• **Your instructions**: Give back the entire listing exactly as it was provided.

• **Data to examine**:

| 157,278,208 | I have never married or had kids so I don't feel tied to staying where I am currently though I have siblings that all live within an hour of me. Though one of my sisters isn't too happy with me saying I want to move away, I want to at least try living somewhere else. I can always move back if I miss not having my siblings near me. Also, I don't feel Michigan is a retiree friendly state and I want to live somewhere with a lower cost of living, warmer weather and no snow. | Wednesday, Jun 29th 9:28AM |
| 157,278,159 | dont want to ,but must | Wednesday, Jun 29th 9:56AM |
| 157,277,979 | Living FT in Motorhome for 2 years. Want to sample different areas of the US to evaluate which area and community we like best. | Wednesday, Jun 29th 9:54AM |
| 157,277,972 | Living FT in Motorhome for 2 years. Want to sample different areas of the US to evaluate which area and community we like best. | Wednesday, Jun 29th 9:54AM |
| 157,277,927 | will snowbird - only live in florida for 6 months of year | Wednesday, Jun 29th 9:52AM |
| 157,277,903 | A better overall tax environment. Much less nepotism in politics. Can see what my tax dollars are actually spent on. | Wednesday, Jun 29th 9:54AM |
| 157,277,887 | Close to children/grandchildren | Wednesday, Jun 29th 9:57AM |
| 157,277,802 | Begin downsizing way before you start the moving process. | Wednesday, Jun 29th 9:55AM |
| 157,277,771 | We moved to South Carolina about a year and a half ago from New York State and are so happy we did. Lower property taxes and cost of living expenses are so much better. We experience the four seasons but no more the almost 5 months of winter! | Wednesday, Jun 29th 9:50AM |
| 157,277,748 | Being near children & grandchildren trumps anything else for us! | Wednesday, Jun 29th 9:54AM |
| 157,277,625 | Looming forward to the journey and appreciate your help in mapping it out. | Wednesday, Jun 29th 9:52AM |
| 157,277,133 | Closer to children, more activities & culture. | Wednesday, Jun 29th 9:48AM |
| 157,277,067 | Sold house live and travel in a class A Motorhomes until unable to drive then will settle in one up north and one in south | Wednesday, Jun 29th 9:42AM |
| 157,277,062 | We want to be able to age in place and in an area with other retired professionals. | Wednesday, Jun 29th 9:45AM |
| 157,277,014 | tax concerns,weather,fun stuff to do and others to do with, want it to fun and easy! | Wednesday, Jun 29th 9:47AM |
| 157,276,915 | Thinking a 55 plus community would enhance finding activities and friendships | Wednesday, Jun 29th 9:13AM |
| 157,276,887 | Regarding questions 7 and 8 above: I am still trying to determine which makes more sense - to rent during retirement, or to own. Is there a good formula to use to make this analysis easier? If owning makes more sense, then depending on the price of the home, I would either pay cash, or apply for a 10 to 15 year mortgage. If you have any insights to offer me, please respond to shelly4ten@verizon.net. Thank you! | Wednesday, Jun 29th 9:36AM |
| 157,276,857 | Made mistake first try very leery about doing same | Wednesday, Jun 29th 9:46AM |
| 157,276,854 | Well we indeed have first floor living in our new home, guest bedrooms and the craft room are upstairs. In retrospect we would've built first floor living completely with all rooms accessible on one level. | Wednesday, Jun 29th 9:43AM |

• **Answer box**:
| 157,278,208 | I have never married or had kids so I don't feel tied to staying where I am currently though I have siblings that all live within an hour of me. Though one of my sisters isn't too happy with me saying I want to move away, I want to at least try living somewhere else. I can always move back if I miss not having my siblings near me. Also, I don't feel Michigan is a retiree friendly state and I want to live somewhere with a lower cost of living, warmer weather and no snow. | Wednesday, Jun 29th 9:28AM |
| 157,278,159 | dont want to ,but must | Wednesday, Jun 29th 9:56AM |
| 157,277,979 | Living FT in Motorhome for 2 years. Want to sample different areas of the US to evaluate which area and community we like best. | Wednesday, Jun 29th 9:54AM |
| 157,277,972 | Living FT in Motorhome for 2 years. Want to sample different areas of the US to evaluate which area and community we like best. | Wednesday, Jun 29th 9:54AM |
| 157,277,927 | will snowbird - only live in florida for 6 months of year | Wednesday, Jun 29th 9:52AM |
| 157,277,903 | A better overall tax environment. Much less nepotism in politics. Can see what my tax dollars are actually spent on. | Wednesday, Jun 29th 9:54AM |
| 157,277,887 | Close to children/grandchildren | Wednesday, Jun 29th 9:57AM |
| 157,277,802 | Begin downsizing way before you start the moving process. | Wednesday, Jun 29th 9:55AM |
| 157,277,771 | We moved to South Carolina about a year and a half ago from New York State and are so happy we did. Lower property taxes and cost of living expenses are so much better. We experience the four seasons but no more the almost 5 months of winter! | Wednesday, Jun 29th 9:50AM |
| 157,277,748 | Being near children & grandchildren trumps anything else for us! | Wednesday, Jun 29th 9:54AM |
| 157,277,625 | Looming forward to the journey and appreciate your help in mapping it out. | Wednesday, Jun 29th 9:52AM |
| 157,277,133 | Closer to children, more activities & culture. | Wednesday, Jun 29th 9:48AM |
| 157,277,067 | Sold house live and travel in a class A Motorhomes until unable to drive then will settle in one up north and one in south | Wednesday, Jun 29th 9:42AM |
| 157,277,062 | We want to be able to age in place and in an area with other retired professionals. | Wednesday, Jun 29th 9:45AM |
| 157,277,014 | tax concerns,weather,fun stuff to do and others to do with, want it to fun and easy! | Wednesday, Jun 29th 9:47AM |
| 157,276,915 | Thinking a 55 plus community would enhance finding activities and friendships | Wednesday, Jun 29th 9:13AM |
| 157,276,887 | Regarding questions 7 and 8 above: I am still trying to determine which makes more sense - to rent during retirement, or to own. Is there a good formula to use to make this analysis easier? If owning makes more sense, then depending on the price of the home, I would either pay cash, or apply for a 10 to 15 year mortgage. If you have any insights to offer me, please respond to shelly4ten@verizon.net. Thank you! | Wednesday, Jun 29th 9:36AM |
| 157,276,857 | Made mistake first try very leery about doing same | Wednesday, Jun 29th 9:46AM |
| 157,276,854 | Well we indeed have first floor living in our new home, guest bedrooms and the craft room are upstairs. In retrospect we would've built first floor living completely with all rooms accessible on one level. | Wednesday, Jun 29th 9:43AM |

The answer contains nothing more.